Mainly in the isolation room, strengthen hand hygiene. Wear a mask when passing through the public **** area and avoid contact with public **** items and facilities outside the room.

6.4 Hygiene management

6.4.1 The public **** area in the premises should be free of sputum, no debris in the hallways, no hygiene dead ends, and no accumulation of dust on the stair handrails.

6.4.2 The ground outside the premises is free of sputum, dirt, water, etc.; timely cleanup of garbage, no exposed garbage; garbage cans are tidy.

6.4.3 Close contacts should be isolated in a single room, and not allowed to leave the room without permission during isolation.

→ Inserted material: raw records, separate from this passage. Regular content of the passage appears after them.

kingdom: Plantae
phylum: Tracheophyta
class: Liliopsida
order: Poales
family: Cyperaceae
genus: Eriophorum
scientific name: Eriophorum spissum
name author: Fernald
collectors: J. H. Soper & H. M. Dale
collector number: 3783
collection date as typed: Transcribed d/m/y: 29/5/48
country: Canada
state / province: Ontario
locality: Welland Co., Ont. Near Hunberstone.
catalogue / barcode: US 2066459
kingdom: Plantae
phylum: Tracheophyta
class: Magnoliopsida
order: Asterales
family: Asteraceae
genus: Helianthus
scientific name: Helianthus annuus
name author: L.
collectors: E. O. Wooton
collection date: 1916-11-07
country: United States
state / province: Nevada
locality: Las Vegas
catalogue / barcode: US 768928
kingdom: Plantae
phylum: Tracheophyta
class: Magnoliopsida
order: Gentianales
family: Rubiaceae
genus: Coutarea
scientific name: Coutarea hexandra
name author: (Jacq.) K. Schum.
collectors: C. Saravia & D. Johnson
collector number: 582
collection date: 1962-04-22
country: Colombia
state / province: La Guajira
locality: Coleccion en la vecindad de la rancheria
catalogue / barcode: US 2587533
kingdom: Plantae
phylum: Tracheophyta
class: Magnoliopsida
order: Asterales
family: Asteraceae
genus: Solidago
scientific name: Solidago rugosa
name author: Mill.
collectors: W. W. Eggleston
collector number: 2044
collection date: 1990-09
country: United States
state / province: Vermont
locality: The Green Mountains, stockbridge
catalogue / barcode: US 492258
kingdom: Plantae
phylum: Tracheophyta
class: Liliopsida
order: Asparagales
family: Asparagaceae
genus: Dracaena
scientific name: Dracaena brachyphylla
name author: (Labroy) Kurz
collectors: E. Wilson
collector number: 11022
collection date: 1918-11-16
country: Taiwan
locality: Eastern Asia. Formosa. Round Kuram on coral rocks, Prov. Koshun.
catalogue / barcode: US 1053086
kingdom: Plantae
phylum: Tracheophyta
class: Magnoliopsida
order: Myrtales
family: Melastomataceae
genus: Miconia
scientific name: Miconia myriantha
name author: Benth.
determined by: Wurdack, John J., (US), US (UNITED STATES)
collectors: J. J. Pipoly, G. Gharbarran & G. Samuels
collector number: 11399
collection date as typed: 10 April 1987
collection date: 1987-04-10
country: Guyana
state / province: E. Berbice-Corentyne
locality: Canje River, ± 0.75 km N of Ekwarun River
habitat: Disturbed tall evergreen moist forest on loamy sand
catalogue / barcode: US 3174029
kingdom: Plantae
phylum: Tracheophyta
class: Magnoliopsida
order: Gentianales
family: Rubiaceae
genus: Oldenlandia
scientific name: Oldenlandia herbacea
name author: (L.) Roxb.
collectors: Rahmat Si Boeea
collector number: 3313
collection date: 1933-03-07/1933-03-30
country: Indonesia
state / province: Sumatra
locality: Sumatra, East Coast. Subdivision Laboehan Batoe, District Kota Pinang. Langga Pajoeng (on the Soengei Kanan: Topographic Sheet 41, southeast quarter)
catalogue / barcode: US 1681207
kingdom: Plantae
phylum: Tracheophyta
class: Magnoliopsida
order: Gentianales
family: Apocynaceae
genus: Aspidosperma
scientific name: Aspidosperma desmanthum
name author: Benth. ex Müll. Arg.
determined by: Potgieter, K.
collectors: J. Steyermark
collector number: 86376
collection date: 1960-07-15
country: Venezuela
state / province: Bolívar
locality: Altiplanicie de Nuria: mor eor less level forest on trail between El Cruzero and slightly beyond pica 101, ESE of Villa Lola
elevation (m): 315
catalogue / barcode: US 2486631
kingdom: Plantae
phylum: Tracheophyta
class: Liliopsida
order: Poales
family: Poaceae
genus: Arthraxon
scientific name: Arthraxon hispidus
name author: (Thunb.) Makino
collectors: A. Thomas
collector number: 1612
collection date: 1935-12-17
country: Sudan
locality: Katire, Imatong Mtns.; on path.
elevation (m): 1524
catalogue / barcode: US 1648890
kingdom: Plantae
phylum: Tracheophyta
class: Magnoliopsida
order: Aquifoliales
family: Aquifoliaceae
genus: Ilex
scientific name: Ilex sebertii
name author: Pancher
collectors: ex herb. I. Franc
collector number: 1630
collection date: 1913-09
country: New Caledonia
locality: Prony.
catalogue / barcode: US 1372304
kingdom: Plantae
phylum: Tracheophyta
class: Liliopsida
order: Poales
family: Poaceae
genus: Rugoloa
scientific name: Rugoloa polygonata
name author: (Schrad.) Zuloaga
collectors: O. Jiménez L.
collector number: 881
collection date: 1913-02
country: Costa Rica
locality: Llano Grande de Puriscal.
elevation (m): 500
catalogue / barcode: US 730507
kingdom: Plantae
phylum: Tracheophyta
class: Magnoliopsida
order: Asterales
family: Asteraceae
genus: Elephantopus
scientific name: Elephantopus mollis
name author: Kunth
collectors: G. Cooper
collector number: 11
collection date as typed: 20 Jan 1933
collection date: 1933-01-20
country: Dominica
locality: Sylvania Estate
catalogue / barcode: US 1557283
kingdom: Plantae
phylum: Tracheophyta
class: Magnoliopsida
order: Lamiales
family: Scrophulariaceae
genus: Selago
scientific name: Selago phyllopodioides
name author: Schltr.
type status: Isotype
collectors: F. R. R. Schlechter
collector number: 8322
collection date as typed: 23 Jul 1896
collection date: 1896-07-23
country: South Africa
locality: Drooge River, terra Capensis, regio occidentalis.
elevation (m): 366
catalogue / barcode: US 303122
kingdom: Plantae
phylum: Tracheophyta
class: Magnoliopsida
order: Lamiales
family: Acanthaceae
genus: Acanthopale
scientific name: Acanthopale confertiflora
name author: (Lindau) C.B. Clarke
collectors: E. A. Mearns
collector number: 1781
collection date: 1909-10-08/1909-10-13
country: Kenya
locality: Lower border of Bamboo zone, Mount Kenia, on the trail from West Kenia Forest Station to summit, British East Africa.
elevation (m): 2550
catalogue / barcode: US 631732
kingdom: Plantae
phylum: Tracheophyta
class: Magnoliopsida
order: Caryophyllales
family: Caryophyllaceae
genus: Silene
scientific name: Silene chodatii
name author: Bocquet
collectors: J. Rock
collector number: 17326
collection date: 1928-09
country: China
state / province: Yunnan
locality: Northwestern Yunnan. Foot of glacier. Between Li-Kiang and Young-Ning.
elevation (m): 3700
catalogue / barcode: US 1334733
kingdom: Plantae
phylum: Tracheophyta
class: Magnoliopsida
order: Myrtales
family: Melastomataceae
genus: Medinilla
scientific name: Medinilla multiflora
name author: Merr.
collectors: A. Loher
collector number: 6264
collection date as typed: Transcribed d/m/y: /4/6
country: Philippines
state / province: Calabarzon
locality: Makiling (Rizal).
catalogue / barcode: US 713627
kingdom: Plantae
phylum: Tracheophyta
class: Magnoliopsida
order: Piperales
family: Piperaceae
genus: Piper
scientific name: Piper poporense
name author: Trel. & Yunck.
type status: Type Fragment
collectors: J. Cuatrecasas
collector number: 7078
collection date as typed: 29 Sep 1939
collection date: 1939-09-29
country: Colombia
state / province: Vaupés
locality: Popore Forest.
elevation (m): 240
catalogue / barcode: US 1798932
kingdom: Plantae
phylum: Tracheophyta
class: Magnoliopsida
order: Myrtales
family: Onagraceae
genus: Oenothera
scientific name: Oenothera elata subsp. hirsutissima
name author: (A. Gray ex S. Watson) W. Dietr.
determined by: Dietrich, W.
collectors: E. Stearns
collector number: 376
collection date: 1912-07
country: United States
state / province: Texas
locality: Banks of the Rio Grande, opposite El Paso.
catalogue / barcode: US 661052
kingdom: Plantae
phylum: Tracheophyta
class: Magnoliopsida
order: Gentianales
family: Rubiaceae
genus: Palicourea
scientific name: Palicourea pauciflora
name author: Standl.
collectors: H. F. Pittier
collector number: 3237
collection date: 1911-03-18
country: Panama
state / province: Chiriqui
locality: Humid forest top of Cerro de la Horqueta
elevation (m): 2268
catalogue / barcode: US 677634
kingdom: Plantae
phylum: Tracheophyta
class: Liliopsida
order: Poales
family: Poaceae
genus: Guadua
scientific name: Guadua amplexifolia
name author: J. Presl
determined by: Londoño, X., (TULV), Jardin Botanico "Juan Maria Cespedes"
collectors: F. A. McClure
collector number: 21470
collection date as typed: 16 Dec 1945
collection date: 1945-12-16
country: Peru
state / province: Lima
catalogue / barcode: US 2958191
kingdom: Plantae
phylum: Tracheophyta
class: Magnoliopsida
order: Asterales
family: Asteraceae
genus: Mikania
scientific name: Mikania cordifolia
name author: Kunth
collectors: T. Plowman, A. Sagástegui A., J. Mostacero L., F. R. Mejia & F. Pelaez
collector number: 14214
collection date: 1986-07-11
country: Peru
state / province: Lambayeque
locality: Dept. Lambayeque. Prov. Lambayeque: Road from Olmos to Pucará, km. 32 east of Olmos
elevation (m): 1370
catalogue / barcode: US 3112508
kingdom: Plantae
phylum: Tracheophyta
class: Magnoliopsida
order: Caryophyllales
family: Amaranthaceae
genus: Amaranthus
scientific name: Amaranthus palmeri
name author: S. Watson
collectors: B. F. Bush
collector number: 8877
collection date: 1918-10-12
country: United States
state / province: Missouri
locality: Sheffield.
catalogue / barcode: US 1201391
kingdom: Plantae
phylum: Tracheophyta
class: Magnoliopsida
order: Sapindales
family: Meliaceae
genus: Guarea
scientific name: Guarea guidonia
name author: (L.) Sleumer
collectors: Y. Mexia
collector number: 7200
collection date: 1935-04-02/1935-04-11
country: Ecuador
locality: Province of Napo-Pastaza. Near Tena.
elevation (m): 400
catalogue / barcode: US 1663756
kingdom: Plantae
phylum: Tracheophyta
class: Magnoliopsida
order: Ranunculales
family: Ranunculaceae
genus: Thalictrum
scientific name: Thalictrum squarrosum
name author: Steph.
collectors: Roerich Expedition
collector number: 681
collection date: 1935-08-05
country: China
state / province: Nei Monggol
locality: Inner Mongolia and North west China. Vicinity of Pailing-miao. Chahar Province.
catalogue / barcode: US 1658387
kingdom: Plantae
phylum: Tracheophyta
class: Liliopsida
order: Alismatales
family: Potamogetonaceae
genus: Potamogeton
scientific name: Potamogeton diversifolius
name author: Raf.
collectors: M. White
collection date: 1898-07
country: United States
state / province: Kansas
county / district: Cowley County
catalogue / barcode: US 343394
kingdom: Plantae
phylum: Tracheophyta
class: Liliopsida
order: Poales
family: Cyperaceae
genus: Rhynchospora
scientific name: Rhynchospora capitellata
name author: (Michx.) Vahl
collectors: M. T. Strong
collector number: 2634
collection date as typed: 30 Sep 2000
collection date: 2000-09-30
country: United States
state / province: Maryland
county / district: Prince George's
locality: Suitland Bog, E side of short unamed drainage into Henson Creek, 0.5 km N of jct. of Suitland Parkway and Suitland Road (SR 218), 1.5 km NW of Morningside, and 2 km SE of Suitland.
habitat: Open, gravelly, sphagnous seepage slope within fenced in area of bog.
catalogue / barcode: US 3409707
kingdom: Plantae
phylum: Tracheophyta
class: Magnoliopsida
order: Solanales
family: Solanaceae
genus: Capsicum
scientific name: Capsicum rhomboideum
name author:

6.4.4 Daily temperature measurement and health monitoring of staff, and make a record of it, is strictly prohibited to take the disease on duty. If there is a suspected patient in the staff's home, they should be isolated according to the relevant regulations and are strictly prohibited from going to work.

6.4.5 Restaurant staff should implement staggered meals, separate meals. During the epidemic, the restaurant should be completely partitioned from the kitchen, and should prevent the flow of air from the restaurant to the kitchen.

6.4.6 Close contacts should implement a meal delivery system, by the service staff to the door of the isolation room.

6.5 Other

6.5.1 Soft furnishing fabrics, such as carpets, should be removed from existing floors in the premises; or disposable mats should be laid.

6.5.2 First aiders, equipment and facilities should be available on the premises.